Сильный интеллигент, которого согнуть нельзя, зато можно сломать и убить - уже не интеллигент, а революционер. Посему Рылеева, да и вообще всех декабристов, к интеллигенции не отнесешь.
Радищева вернули из ссылки, пригласили в государственную комиссию по составлению законов, и он, дрожа слабыми руками и покрываясь испариной от ужаса, все-таки написал «Проект либерального уложения», в котором опять заговорил о равенстве всех перед законом, свободе печати и прочих светлых призраках русского интеллигента.
Председатель законотворческой комиссии, получив сей труд, поднял брови, в каждой из которых могла поселиться небольшая птичка, и громко произнес несколько слов, в том числе одно из области географии. Это было слово «Сибирь».
◇ ◇ ◇
> **Задание**
Воспроизведите дословно весь приведенный выше отрывок об интеллигенции и Радищеве.

> **Исходные данные**
◇ ◇ ◇
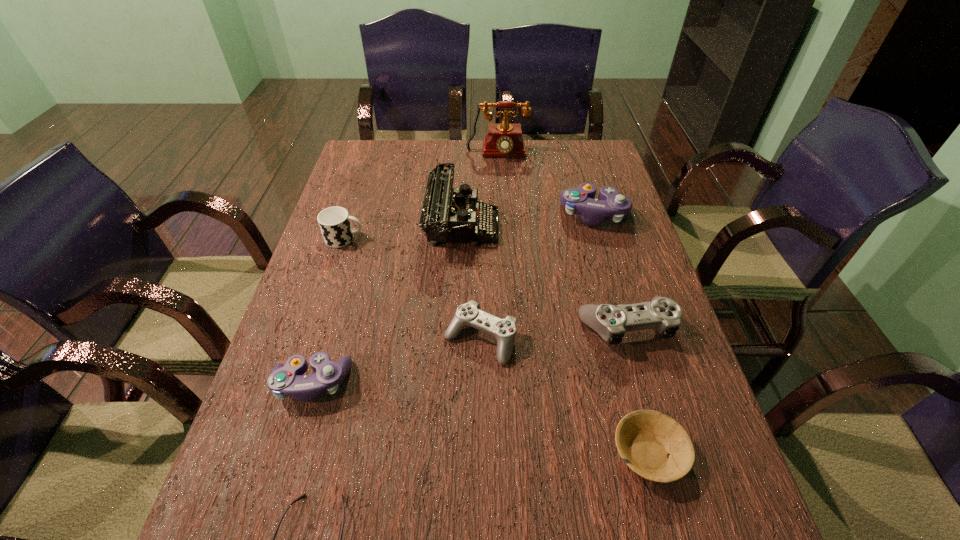
The image size is (960, 540). What are the coordinates of `object positioned at the far edge` in the screenshot? It's located at (503, 140).

At what (x,y) coordinates should I click in order to perform the action: click on cup located in the left edge section of the desktop. Please return your answer as a coordinate pair (x, y). Looking at the image, I should click on (334, 222).

Find the location of `control that is at the left edge`. control that is at the left edge is located at coordinates (285, 380).

At what (x,y) coordinates should I click in order to perform the action: click on bowl located in the right edge section of the desktop. Please return your answer as a coordinate pair (x, y). Looking at the image, I should click on (644, 438).

Locate an element on the screen. blank space at the left edge is located at coordinates (312, 338).

The height and width of the screenshot is (540, 960). Find the location of `free location at the far right corner of the desktop`. free location at the far right corner of the desktop is located at coordinates click(567, 172).

Where is `free space between the farthest control and the left white control`? free space between the farthest control and the left white control is located at coordinates (538, 277).

Where is `free point between the smaller purple control and the cup`? free point between the smaller purple control and the cup is located at coordinates (x=328, y=311).

Find the location of a particular element. This screenshot has width=960, height=540. free spot between the smaller purple control and the right white control is located at coordinates (468, 355).

The height and width of the screenshot is (540, 960). Find the location of `blank region between the black cup and the tallest object`. blank region between the black cup and the tallest object is located at coordinates (420, 197).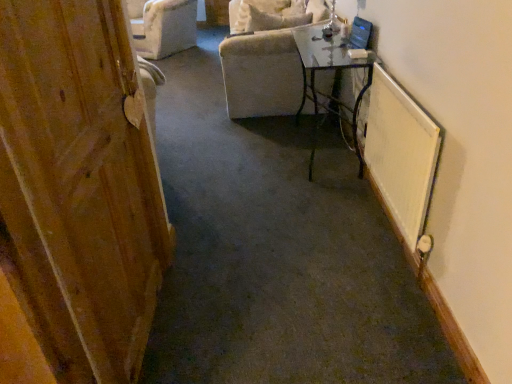
Question: Would you say velvet beige armchair at upper center is outside clear glass table at center?

Choices:
 (A) yes
 (B) no

Answer: (A)

Question: Considering the relative sizes of velvet beige armchair at upper center and clear glass table at center in the image provided, is velvet beige armchair at upper center smaller than clear glass table at center?

Choices:
 (A) no
 (B) yes

Answer: (B)

Question: From the image's perspective, would you say velvet beige armchair at upper center is shown under clear glass table at center?

Choices:
 (A) no
 (B) yes

Answer: (A)

Question: Is velvet beige armchair at upper center beside clear glass table at center?

Choices:
 (A) yes
 (B) no

Answer: (B)

Question: Considering the relative sizes of velvet beige armchair at upper center and clear glass table at center in the image provided, is velvet beige armchair at upper center shorter than clear glass table at center?

Choices:
 (A) yes
 (B) no

Answer: (A)

Question: Can you confirm if velvet beige armchair at upper center is taller than clear glass table at center?

Choices:
 (A) no
 (B) yes

Answer: (A)

Question: Would you say clear glass table at center contains velvet beige armchair at upper center?

Choices:
 (A) no
 (B) yes

Answer: (A)

Question: Is clear glass table at center positioned with its back to velvet beige armchair at upper center?

Choices:
 (A) yes
 (B) no

Answer: (B)

Question: From the image's perspective, would you say clear glass table at center is positioned over velvet beige armchair at upper center?

Choices:
 (A) yes
 (B) no

Answer: (B)

Question: Can you confirm if clear glass table at center is wider than velvet beige armchair at upper center?

Choices:
 (A) no
 (B) yes

Answer: (B)

Question: Does clear glass table at center have a smaller size compared to velvet beige armchair at upper center?

Choices:
 (A) yes
 (B) no

Answer: (B)

Question: Is clear glass table at center not within velvet beige armchair at upper center?

Choices:
 (A) no
 (B) yes

Answer: (B)

Question: Can you confirm if white textured radiator at right is positioned to the left of wooden door at left?

Choices:
 (A) no
 (B) yes

Answer: (A)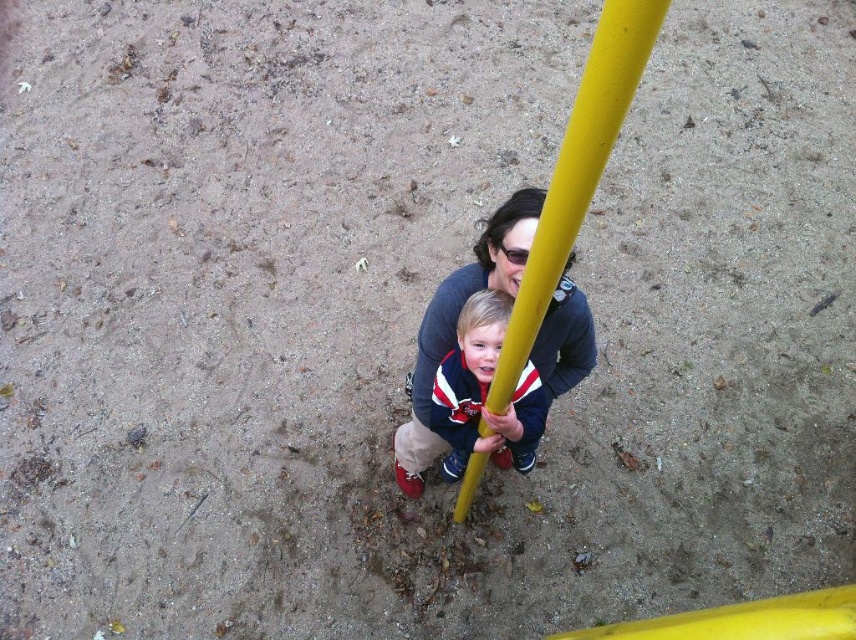
Does point (587, 160) come closer to viewer compared to point (465, 314)?

Yes, it is in front of point (465, 314).

The height and width of the screenshot is (640, 856). What are the coordinates of `yellow matte pole at center` in the screenshot? It's located at (578, 170).

Find the location of a particular element. yellow matte pole at center is located at coordinates pos(578,170).

Is matte blue sweater at center smaller than matte blue jacket at center?

No.

Locate an element on the screen. The image size is (856, 640). matte blue sweater at center is located at coordinates (455, 323).

Is yellow matte pole at center to the left of matte blue sweater at center from the viewer's perspective?

Yes, yellow matte pole at center is to the left of matte blue sweater at center.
◇ ◇ ◇
> **Ответ**
Сильный интеллигент, которого согнуть нельзя, зато можно сломать и убить - уже не интеллигент, а революционер. Посему Рылеева, да и вообще всех декабристов, к интеллигенции не отнесешь.
Радищева вернули из ссылки, пригласили в государственную комиссию по составлению законов, и он, дрожа слабыми руками и покрываясь испариной от ужаса, все-таки написал «Проект либерального уложения», в котором опять заговорил о равенстве всех перед законом, свободе печати и прочих светлых призраках русского интеллигента.
Председатель законотворческой комиссии, получив сей труд, поднял брови, в каждой из которых могла поселиться небольшая птичка, и громко произнес несколько слов, в том числе одно из области географии. Это было слово «Сибирь».